##### DATA SHOWN
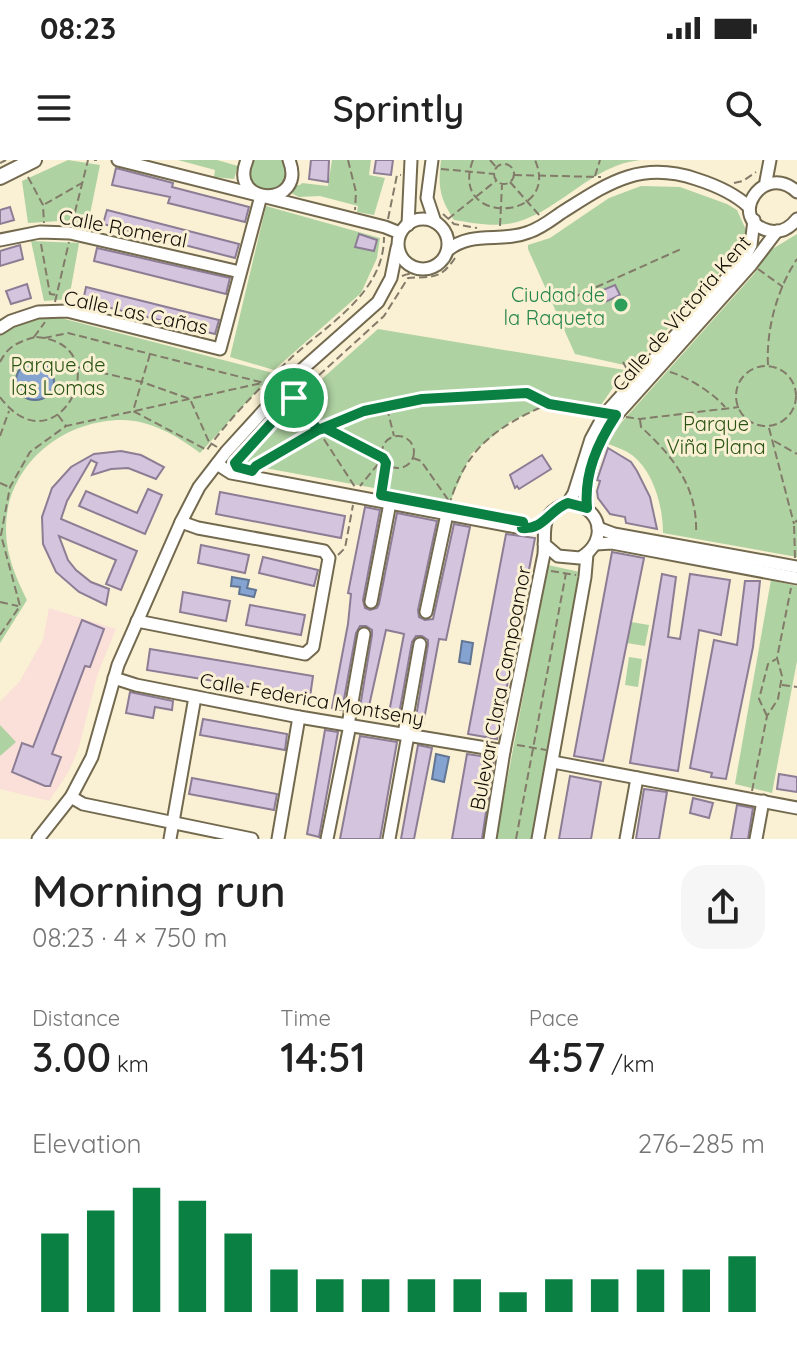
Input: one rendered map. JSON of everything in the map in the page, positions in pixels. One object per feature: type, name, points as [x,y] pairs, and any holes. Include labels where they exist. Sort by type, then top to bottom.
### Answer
[{"type":"main road","points":[[0,177],[31,162]]},
{"type":"street","points":[[118,160],[379,226],[404,229],[421,219],[504,237],[533,231],[613,181],[636,173],[662,171],[684,174],[723,189],[749,207],[754,220],[761,227],[777,231],[788,228],[797,219]]},
{"type":"street","points":[[247,160],[243,173],[245,181],[261,196],[285,190],[292,175],[289,160]]},
{"type":"street","points":[[395,281],[411,160]]},
{"type":"street","points":[[749,207],[755,190],[766,181],[770,160]]},
{"type":"street","points":[[435,164],[427,198],[442,223],[452,252]]},
{"type":"street","points":[[233,189],[245,181]]},
{"type":"street","points":[[766,181],[785,182],[797,192]]},
{"type":"street","points":[[723,189],[755,190]]},
{"type":"street","points":[[285,190],[294,205]]},
{"type":"street","points":[[240,272],[261,196]]},
{"type":"street","name":"Calle de Victoria Kent","points":[[568,503],[591,439],[745,257],[754,234],[754,220]]},
{"type":"street","name":"Calle de Victoria Kent","points":[[587,508],[591,465],[611,414],[658,368],[751,265],[777,231]]},
{"type":"street","name":"Calle Romeral","points":[[0,240],[40,232],[70,233],[240,272]]},
{"type":"street","points":[[397,248],[400,257],[409,265],[417,269],[432,268],[462,241],[481,234]]},
{"type":"street","points":[[38,839],[71,797],[92,757],[114,678],[199,487],[298,373],[378,302],[395,281],[397,271],[409,265]]},
{"type":"street","name":"Calle Las Cañas","points":[[0,328],[38,312],[67,311],[220,349],[240,272]]},
{"type":"street","points":[[220,466],[231,473],[385,499],[527,529],[554,554],[566,558],[580,558],[587,554],[596,544],[598,528],[587,508],[568,503],[555,509],[544,522],[527,529]]},
{"type":"street","points":[[371,602],[385,499]]},
{"type":"street","points":[[426,612],[447,514]]},
{"type":"street","points":[[137,621],[305,654],[313,647],[329,558],[324,551],[198,528],[181,522]]},
{"type":"street","points":[[544,522],[544,542]]},
{"type":"street","points":[[598,528],[614,534],[796,569]]},
{"type":"street","name":"Bulevar Clara Campoamor","points":[[490,839],[544,542]]},
{"type":"street","points":[[596,544],[612,543],[796,569]]},
{"type":"street","points":[[538,839],[587,554]]},
{"type":"street","points":[[327,839],[364,634]]},
{"type":"street","points":[[389,839],[420,644]]},
{"type":"street","name":"Calle Federica Montseny","points":[[114,678],[299,717],[505,747]]},
{"type":"street","points":[[170,839],[195,697]]},
{"type":"street","points":[[278,839],[299,717]]},
{"type":"street","points":[[554,757],[637,778],[797,808]]},
{"type":"street","points":[[626,839],[637,778]]},
{"type":"street","points":[[71,797],[83,804],[252,839]]},
{"type":"street","points":[[756,800],[756,839]]},
{"type":"path","points":[[0,163],[6,160]]},
{"type":"path","points":[[34,337],[58,295],[88,160]]},
{"type":"path","points":[[348,160],[356,192],[355,212]]},
{"type":"path","points":[[473,160],[469,172],[472,189],[483,203],[500,210],[510,209],[528,200],[539,176],[535,160]]},
{"type":"path","points":[[490,160],[497,168]]},
{"type":"path","points":[[497,168],[507,165],[510,160]]},
{"type":"path","points":[[514,175],[595,177],[600,160]]},
{"type":"path","points":[[31,162],[43,205],[44,224]]},
{"type":"path","points":[[435,164],[495,174]]},
{"type":"path","points":[[507,165],[514,175],[510,182]]},
{"type":"path","points":[[497,168],[497,180],[510,182]]},
{"type":"path","points":[[442,223],[497,180]]},
{"type":"path","points":[[510,182],[541,215],[529,222]]},
{"type":"path","points":[[43,205],[83,183]]},
{"type":"path","points":[[442,223],[481,234],[500,228],[502,183]]},
{"type":"path","points":[[438,206],[442,223]]},
{"type":"path","points":[[133,411],[207,450],[290,359],[362,296],[384,245],[384,236],[377,231],[379,226]]},
{"type":"path","points":[[40,238],[50,294],[58,295]]},
{"type":"path","points":[[563,302],[681,249]]},
{"type":"path","points":[[335,353],[379,313],[395,281],[405,274],[424,275],[438,271],[449,261],[452,252]]},
{"type":"path","points":[[237,467],[235,463],[294,398],[384,316],[408,278],[431,278],[441,274],[449,268],[452,252]]},
{"type":"path","points":[[768,366],[767,346],[780,295],[797,259]]},
{"type":"path","points":[[42,338],[68,333],[265,384]]},
{"type":"path","points":[[0,362],[5,352],[15,344],[34,337],[54,341],[69,351],[77,367],[79,382],[68,407],[58,415],[33,420],[19,417],[9,410],[0,397]]},
{"type":"path","points":[[133,411],[150,354]]},
{"type":"path","points":[[768,366],[789,376],[796,393],[792,412],[785,419],[768,426],[750,421],[739,407],[737,389],[740,381],[754,369],[768,366]]},
{"type":"path","points":[[77,367],[142,382],[190,399],[210,445],[230,454],[220,466]]},
{"type":"path","points":[[658,368],[679,374],[719,400],[726,409]]},
{"type":"path","points":[[0,635],[20,606],[1,535],[5,510],[10,487],[30,452],[66,426],[265,384]]},
{"type":"path","points":[[268,418],[293,392]]},
{"type":"path","points":[[252,471],[318,430],[364,411],[422,399],[527,393],[549,404],[640,419],[739,407]]},
{"type":"path","points":[[294,398],[318,430]]},
{"type":"path","points":[[413,458],[421,461],[450,502],[471,454],[508,422],[549,404]]},
{"type":"path","points":[[386,407],[394,436]]},
{"type":"path","points":[[0,436],[9,410]]},
{"type":"path","points":[[58,415],[66,426]]},
{"type":"path","points":[[640,419],[641,427],[677,464],[686,479],[697,518],[696,534]]},
{"type":"path","points":[[756,800],[767,716],[778,699],[781,684],[777,658],[796,569],[795,522],[768,426]]},
{"type":"path","points":[[325,428],[383,458],[386,463],[385,499]]},
{"type":"path","points":[[356,491],[383,458],[385,443],[394,436],[406,437],[415,452],[413,458],[401,468],[386,463]]},
{"type":"path","points":[[772,440],[797,454]]},
{"type":"path","points":[[0,483],[10,487]]},
{"type":"path","points":[[0,509],[5,510]]},
{"type":"path","points":[[541,569],[585,577]]},
{"type":"path","points":[[516,839],[566,573]]},
{"type":"path","points":[[0,602],[20,606]]},
{"type":"path","points":[[767,716],[759,699],[768,664],[777,658]]},
{"type":"path","points":[[781,684],[797,687]]},
{"type":"path","points":[[505,747],[534,748],[554,757]]},
{"type":"shaded area","points":[[49,608],[116,629],[98,673],[78,750],[68,773],[49,801],[0,789],[0,702],[20,681],[43,640]]},
{"type":"green space","points":[[68,160],[100,165],[88,224],[60,221],[28,223],[22,181]]},
{"type":"green space","points":[[178,160],[217,160],[238,166],[234,179],[214,177],[215,170]]},
{"type":"green space","points":[[252,160],[283,160],[286,177],[274,191],[255,188],[248,178]]},
{"type":"green space","points":[[332,160],[371,160],[369,175],[385,178],[374,215],[357,212],[358,206],[320,196],[299,197],[291,193],[293,185],[302,183],[328,186]]},
{"type":"green space","points":[[441,160],[640,160],[607,170],[533,216],[509,224],[493,225],[454,220],[441,191]]},
{"type":"green space","name":"Ciudad de la Raqueta","points":[[641,186],[680,187],[727,204],[737,210],[746,230],[737,253],[633,367],[575,354],[528,245],[550,238],[609,198]]},
{"type":"green space","points":[[266,206],[380,238],[377,258],[361,293],[274,370],[230,357]]},
{"type":"green space","name":"Parque Viña Plana","points":[[797,234],[797,557],[663,533],[659,501],[646,471],[632,455],[608,444],[620,424],[754,274],[769,251]]},
{"type":"green space","points":[[31,241],[79,243],[69,299],[44,301]]},
{"type":"green space","name":"Parque de las Lomas","points":[[57,317],[273,373],[200,453],[163,430],[122,420],[78,428],[41,451],[15,486],[8,507],[8,548],[27,600],[0,643],[0,334],[33,319]]},
{"type":"green space","name":"Parque Viña Plana","points":[[378,329],[625,370],[597,411],[549,404],[511,421],[471,454],[450,502],[243,464],[297,401]]},
{"type":"green space","points":[[548,565],[580,572],[533,839],[496,839]]},
{"type":"green space","points":[[771,580],[797,586],[797,661],[772,793],[735,784]]},
{"type":"green space","points":[[631,622],[649,625],[645,646],[627,643]]},
{"type":"green space","points":[[629,657],[642,659],[638,687],[625,685]]},
{"type":"green space","points":[[0,725],[16,742],[0,756]]},
{"type":"water","points":[[35,362],[49,367],[54,381],[49,395],[35,400],[21,395],[16,381],[21,367]]},
{"type":"water","points":[[232,577],[249,580],[247,588],[256,590],[254,597],[239,594],[240,587],[231,586]]},
{"type":"water","points":[[462,641],[473,643],[470,664],[459,662]]},
{"type":"water","points":[[436,754],[449,757],[444,782],[432,779]]},
{"type":"building","points":[[311,160],[329,160],[328,182],[309,179]]},
{"type":"building","points":[[376,160],[393,160],[391,175],[374,173]]},
{"type":"building","points":[[116,168],[173,183],[172,187],[249,207],[245,222],[168,203],[170,197],[112,185]]},
{"type":"building","points":[[10,207],[14,220],[0,224],[0,210]]},
{"type":"building","points":[[107,210],[239,244],[235,258],[103,224]]},
{"type":"building","points":[[359,234],[377,240],[374,251],[355,247]]},
{"type":"building","points":[[20,245],[23,259],[0,266],[0,251]]},
{"type":"building","points":[[97,248],[230,278],[226,294],[94,261]]},
{"type":"building","points":[[27,284],[31,298],[11,304],[6,291]]},
{"type":"building","points":[[615,285],[620,295],[603,303],[598,292]]},
{"type":"building","points":[[86,287],[219,320],[215,334],[83,301]]},
{"type":"building","points":[[608,448],[631,462],[637,471],[650,497],[657,529],[626,523],[625,517],[610,514],[598,498],[600,481],[597,480]]},
{"type":"building","points":[[121,451],[141,455],[164,467],[156,479],[128,468],[92,475],[97,463],[91,460],[67,501],[61,519],[137,551],[121,590],[106,584],[116,560],[59,536],[68,560],[76,570],[91,582],[109,589],[106,605],[79,592],[56,572],[43,544],[42,517],[52,488],[71,467],[94,454]]},
{"type":"building","points":[[542,455],[551,469],[519,489],[517,486],[515,488],[510,475]]},
{"type":"building","points":[[148,489],[162,495],[145,534],[79,506],[86,491],[137,513]]},
{"type":"building","points":[[220,492],[345,516],[341,538],[216,514]]},
{"type":"building","points":[[365,507],[380,510],[363,600],[365,608],[370,610],[379,604],[397,513],[437,521],[418,610],[419,617],[425,620],[433,619],[454,524],[470,527],[446,640],[439,639],[423,725],[415,723],[428,645],[428,640],[422,636],[416,636],[412,642],[398,720],[388,718],[404,634],[386,630],[367,715],[359,713],[372,635],[372,630],[366,626],[360,626],[356,633],[342,710],[332,708],[348,624],[351,594],[348,593]]},
{"type":"building","points":[[506,534],[535,538],[497,739],[468,734]]},
{"type":"building","points":[[201,545],[249,555],[245,573],[198,563]]},
{"type":"building","points":[[612,552],[644,558],[603,761],[574,756]]},
{"type":"building","points":[[263,557],[318,570],[314,586],[259,573]]},
{"type":"building","points":[[662,574],[676,577],[668,637],[680,639],[690,574],[730,580],[721,635],[699,630],[678,771],[630,763]]},
{"type":"building","points":[[745,581],[760,581],[753,647],[726,779],[711,777],[712,773],[690,768],[714,640],[737,645]]},
{"type":"building","points":[[183,592],[230,601],[226,621],[180,612]]},
{"type":"building","points":[[250,605],[305,615],[301,635],[246,625]]},
{"type":"building","points":[[82,620],[104,629],[90,667],[85,666],[52,754],[61,757],[50,786],[45,786],[12,772],[22,743],[33,747]]},
{"type":"building","points":[[150,649],[313,676],[310,697],[147,670]]},
{"type":"building","points":[[130,692],[173,701],[172,710],[155,707],[153,718],[126,713]]},
{"type":"building","points":[[203,719],[287,734],[285,750],[200,735]]},
{"type":"building","points":[[325,730],[338,732],[319,837],[307,834]]},
{"type":"building","points":[[360,736],[397,742],[380,839],[340,839]]},
{"type":"building","points":[[418,745],[432,748],[414,839],[401,839]]},
{"type":"building","points":[[467,754],[494,758],[482,839],[452,839]]},
{"type":"building","points":[[779,774],[797,777],[797,792],[777,789]]},
{"type":"building","points":[[570,776],[601,782],[591,839],[559,839]]},
{"type":"building","points":[[192,778],[277,794],[274,810],[189,794]]},
{"type":"building","points":[[644,789],[667,792],[659,839],[636,839]]},
{"type":"building","points":[[693,798],[713,803],[709,818],[690,813]]},
{"type":"building","points":[[737,805],[753,808],[748,839],[731,839]]},
{"type":"place","name":"Ciudad de la Raqueta","points":[[621,305]]},
{"type":"route","points":[[294,398],[235,463],[237,467],[252,471],[318,430],[364,411],[422,399],[527,393],[549,404],[616,415],[591,465],[587,508],[574,503],[562,505],[544,522],[527,529],[522,528],[523,522],[381,495],[386,463],[383,458],[325,428],[318,430],[294,398]]}]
##########
TASK DIRECTIONS. Every line that holds the word "Viña" should be copied from the records above.

TASK RESPONSE.
{"type":"green space","name":"Parque Viña Plana","points":[[797,234],[797,557],[663,533],[659,501],[646,471],[632,455],[608,444],[620,424],[754,274],[769,251]]},
{"type":"green space","name":"Parque Viña Plana","points":[[378,329],[625,370],[597,411],[549,404],[511,421],[471,454],[450,502],[243,464],[297,401]]},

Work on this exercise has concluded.